It started with a “Stop the Speculation Tax” petition that was launched last month by disgruntled home owners opposing the province's proposed annual tax on underused second homes in areas across B.C.
Now, the petition group has banded together with chambers of commerce, tourism industry representatives, construction associations and development lobby groups to form a province-wide coalition and launch a campaign called “Scrap the Speculation Tax.”
The new coalition comprises the Kelowna, Namaimo and Peachland chambers of commerce, Tourism Victoria, the Canadian Home Builders Association’s Central Okanagan chapter, the Urban Development Institute’s Capital Region and Okanagan chapters, the Independent Contractors of British Columbia and the Stop the Speculation Tax petition group.

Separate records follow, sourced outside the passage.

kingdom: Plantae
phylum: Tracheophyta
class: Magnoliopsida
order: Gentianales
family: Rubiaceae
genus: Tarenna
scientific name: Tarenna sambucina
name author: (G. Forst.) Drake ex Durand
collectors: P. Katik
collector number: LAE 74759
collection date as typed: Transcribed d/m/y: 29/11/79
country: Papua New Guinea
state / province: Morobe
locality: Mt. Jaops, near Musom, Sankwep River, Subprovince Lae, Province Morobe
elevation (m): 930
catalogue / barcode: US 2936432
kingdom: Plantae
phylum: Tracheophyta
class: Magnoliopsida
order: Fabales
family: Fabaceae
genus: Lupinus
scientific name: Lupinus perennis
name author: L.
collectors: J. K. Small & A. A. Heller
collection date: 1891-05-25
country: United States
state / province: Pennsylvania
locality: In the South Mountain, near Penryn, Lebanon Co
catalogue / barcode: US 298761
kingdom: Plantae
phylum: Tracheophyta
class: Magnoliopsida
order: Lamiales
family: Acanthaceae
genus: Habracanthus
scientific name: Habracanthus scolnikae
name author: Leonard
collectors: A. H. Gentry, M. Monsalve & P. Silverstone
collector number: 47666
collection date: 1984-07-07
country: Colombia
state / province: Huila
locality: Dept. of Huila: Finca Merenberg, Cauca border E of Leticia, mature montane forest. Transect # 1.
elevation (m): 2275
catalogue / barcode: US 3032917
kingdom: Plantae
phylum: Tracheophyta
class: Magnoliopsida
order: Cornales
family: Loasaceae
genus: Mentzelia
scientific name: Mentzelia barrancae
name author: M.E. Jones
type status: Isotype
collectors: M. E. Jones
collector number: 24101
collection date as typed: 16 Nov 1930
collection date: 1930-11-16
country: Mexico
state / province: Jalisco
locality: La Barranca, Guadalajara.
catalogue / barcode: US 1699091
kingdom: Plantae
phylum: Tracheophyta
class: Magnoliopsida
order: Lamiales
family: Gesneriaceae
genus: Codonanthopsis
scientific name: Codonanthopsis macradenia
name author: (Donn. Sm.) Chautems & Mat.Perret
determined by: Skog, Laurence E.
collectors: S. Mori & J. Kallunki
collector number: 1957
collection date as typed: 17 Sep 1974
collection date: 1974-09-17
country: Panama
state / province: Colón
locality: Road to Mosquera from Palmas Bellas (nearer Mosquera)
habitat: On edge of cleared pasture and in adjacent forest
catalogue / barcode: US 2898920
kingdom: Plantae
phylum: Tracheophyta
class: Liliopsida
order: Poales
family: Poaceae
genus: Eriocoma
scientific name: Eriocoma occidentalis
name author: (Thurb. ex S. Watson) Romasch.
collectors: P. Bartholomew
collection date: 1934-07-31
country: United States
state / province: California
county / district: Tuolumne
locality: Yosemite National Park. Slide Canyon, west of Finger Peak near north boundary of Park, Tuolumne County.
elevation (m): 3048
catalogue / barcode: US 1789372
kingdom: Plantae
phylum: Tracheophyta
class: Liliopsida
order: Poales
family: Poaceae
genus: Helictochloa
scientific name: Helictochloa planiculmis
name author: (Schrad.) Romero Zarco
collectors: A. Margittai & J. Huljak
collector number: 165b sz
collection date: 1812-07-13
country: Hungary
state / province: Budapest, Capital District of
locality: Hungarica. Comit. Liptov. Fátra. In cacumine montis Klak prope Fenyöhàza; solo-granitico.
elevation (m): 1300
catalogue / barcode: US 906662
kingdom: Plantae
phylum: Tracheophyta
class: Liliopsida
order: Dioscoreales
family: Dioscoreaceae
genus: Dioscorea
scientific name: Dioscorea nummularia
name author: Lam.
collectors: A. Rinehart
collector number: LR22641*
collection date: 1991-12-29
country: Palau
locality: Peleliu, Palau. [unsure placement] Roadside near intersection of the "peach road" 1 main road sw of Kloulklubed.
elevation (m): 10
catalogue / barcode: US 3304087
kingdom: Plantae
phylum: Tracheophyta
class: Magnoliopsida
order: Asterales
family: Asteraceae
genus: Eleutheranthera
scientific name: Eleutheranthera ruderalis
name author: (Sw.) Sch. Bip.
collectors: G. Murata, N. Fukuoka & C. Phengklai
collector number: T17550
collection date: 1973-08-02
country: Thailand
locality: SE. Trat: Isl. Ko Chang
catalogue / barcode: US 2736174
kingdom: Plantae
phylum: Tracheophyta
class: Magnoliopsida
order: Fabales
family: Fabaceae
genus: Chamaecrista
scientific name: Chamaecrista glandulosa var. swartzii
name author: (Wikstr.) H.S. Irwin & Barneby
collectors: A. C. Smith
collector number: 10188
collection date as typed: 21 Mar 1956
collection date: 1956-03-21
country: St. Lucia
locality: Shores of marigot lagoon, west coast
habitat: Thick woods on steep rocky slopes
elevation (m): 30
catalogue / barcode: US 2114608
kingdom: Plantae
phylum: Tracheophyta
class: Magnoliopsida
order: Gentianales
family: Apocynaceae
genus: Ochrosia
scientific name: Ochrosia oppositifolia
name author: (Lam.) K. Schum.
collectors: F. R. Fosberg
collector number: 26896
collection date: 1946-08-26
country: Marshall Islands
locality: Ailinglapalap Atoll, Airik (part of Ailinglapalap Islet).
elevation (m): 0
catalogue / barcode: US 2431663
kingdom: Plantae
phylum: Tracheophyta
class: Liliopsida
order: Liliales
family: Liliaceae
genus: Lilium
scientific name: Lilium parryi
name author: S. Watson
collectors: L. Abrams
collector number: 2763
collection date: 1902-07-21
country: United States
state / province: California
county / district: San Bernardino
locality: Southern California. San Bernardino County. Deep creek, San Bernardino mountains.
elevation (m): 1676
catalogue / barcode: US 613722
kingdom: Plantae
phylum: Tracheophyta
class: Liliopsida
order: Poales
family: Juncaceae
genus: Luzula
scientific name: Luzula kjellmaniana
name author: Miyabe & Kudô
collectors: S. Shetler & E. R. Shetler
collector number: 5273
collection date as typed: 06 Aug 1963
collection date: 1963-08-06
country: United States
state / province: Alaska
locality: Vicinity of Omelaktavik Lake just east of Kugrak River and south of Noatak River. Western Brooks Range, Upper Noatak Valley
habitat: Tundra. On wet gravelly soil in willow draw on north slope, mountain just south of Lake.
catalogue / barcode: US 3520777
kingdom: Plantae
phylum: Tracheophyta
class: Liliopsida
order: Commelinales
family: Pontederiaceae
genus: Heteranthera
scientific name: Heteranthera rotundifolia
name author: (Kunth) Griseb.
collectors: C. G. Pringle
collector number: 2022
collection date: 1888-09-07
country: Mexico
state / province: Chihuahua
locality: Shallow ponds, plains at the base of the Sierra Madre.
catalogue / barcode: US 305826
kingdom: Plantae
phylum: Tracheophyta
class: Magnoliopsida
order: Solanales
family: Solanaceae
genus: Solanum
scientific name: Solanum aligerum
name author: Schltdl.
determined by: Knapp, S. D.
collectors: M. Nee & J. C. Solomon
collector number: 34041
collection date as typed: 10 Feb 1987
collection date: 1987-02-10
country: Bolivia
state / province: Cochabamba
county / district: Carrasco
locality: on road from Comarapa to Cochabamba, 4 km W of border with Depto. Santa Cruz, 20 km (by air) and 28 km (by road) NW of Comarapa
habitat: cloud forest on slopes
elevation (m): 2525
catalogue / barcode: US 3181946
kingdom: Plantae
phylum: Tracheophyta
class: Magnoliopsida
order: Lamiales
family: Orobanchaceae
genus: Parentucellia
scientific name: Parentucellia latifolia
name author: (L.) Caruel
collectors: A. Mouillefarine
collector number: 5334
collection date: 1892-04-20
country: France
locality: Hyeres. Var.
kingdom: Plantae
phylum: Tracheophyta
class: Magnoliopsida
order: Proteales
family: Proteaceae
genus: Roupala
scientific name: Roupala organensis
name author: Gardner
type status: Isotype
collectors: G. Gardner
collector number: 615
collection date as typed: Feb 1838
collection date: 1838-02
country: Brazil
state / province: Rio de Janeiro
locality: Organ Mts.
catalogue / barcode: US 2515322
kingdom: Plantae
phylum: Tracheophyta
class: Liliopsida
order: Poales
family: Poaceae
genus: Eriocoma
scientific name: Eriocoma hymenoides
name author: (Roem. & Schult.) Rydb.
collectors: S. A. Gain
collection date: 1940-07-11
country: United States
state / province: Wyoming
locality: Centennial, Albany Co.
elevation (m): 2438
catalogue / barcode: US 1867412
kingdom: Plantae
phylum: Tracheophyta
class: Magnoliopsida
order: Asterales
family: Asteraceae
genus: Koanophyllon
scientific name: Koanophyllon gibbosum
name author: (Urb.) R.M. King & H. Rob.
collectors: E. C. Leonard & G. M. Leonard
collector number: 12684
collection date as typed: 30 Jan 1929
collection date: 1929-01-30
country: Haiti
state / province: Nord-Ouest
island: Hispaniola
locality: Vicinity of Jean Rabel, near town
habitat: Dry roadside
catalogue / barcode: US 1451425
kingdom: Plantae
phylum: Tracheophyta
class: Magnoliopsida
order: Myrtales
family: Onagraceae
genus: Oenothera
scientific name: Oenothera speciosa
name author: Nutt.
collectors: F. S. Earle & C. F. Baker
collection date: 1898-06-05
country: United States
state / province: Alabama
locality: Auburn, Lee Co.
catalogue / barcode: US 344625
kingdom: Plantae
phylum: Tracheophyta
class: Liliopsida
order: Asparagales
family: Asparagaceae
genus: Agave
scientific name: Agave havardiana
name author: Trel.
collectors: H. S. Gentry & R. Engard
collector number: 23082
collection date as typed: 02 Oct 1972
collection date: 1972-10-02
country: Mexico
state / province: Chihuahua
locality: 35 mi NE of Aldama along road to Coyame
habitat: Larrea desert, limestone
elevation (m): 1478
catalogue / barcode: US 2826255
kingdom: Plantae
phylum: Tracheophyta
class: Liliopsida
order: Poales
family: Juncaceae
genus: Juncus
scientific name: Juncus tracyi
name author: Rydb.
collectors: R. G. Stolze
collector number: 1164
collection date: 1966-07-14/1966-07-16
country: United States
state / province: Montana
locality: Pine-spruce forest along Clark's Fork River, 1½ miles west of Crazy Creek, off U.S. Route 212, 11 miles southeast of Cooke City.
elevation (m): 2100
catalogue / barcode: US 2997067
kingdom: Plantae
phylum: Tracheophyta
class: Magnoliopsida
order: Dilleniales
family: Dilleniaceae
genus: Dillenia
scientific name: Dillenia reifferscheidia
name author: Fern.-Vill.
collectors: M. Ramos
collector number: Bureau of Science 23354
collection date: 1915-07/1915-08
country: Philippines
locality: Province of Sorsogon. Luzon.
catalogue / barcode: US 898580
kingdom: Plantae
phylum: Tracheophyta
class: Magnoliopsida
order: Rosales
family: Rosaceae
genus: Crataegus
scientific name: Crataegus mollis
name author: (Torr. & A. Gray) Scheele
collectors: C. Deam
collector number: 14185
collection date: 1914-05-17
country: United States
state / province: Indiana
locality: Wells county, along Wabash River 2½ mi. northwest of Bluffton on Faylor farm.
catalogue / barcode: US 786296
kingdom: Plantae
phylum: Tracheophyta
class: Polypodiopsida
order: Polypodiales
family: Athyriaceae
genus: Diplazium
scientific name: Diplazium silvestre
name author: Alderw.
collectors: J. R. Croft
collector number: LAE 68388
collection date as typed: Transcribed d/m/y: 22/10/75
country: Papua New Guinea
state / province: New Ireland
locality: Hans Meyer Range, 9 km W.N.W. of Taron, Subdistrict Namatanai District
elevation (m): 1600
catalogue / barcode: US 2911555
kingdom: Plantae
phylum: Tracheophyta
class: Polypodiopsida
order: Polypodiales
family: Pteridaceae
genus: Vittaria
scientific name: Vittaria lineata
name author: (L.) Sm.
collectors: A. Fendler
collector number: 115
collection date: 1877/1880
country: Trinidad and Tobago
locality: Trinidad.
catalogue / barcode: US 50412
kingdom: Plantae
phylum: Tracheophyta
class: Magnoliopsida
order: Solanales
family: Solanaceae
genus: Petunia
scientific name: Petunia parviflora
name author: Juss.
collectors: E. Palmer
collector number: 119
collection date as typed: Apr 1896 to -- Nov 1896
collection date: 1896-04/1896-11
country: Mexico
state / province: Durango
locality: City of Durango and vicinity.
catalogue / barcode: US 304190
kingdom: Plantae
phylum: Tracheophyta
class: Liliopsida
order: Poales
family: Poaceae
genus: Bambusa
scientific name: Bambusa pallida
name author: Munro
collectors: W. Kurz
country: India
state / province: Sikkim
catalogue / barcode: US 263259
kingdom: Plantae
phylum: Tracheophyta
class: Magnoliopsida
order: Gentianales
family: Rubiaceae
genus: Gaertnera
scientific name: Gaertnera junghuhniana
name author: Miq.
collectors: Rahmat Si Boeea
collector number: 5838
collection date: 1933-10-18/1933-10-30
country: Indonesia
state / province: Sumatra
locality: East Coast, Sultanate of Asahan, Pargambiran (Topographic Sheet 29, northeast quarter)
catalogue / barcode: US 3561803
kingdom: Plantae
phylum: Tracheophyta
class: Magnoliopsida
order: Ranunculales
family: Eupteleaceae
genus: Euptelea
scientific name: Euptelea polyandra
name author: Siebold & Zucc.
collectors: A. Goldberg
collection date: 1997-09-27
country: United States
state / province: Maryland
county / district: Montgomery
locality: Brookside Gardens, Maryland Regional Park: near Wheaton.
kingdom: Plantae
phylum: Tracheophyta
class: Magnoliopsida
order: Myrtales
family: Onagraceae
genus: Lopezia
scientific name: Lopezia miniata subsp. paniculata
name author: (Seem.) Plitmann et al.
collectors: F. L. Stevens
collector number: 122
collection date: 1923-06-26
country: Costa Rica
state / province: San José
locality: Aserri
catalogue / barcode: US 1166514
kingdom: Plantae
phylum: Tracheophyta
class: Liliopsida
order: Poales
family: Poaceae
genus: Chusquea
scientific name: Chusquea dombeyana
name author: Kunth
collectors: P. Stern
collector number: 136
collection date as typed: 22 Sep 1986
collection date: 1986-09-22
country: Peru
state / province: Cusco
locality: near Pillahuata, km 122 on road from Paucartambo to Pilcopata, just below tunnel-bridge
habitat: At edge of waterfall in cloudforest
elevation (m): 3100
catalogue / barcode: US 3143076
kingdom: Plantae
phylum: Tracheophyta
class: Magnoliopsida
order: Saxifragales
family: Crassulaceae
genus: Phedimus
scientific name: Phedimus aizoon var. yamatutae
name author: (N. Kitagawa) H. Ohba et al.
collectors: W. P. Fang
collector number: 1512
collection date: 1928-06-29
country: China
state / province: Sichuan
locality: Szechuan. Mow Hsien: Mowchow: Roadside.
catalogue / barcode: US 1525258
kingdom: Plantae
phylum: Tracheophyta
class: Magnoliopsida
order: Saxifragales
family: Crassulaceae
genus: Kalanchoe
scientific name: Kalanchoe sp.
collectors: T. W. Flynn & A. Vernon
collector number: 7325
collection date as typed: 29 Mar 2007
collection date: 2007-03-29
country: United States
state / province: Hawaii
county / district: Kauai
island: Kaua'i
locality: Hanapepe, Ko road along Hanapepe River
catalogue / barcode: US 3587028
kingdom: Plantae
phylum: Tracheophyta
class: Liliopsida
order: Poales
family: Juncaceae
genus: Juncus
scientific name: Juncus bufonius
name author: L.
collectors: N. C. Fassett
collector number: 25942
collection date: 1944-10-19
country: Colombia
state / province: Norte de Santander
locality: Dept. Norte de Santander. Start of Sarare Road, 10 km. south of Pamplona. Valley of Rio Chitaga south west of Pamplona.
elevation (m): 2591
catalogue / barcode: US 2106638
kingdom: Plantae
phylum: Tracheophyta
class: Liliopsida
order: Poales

The coalition stated, “[The B.C. government] announced [the new tax] with the intention of trying to address housing affordability, but this patchwork tax will do the exact opposite. This tax will kill jobs, hurt the B.C. tourism industry and make the housing affordability issue worse. This tax doesn’t target real speculators, just hardworking BC and Canadian taxpayers. That’s why we’ve partnered with a broad coalition of impacted stakeholders, from tourism agencies to chambers of commerce and homebuilders to launch a Scrap the Speculation Tax Campaign.”
The group said it is asking the B.C. government for a new approach that, “Targets real speculators, not long-term homeowners, or out-of-province residents; protects our local tourism-dependant economies, like Kelowna and the South Island; reduces the cost of delivering housing units by exempting vacant development land; and exempts Canadian and B.C. taxpayers from this unfair tax.”
The campaign comes two weeks after finance minister Carole James announced a slew of amendments to the proposed tax. The changes reduced the tax to 0.5 per cent of the property’s value per year for B.C. residents, with the first $400,000 in value effectively exempt, and to one per cent for Canadians living outside of B.C. The changes also reduced the geographic reach of the tax, which under the current iteration will apply to Metro Vancouver and the Fraser Valley, the Capital Region, Nanaimo-Lantzville, Kelowna and West Kelowna.
A poll held shortly after February's B.C. Budget announcement about the new speculation tax, and other housing taxation measures, found that more than 80 per cent of British Columbians were in favour of the new taxes.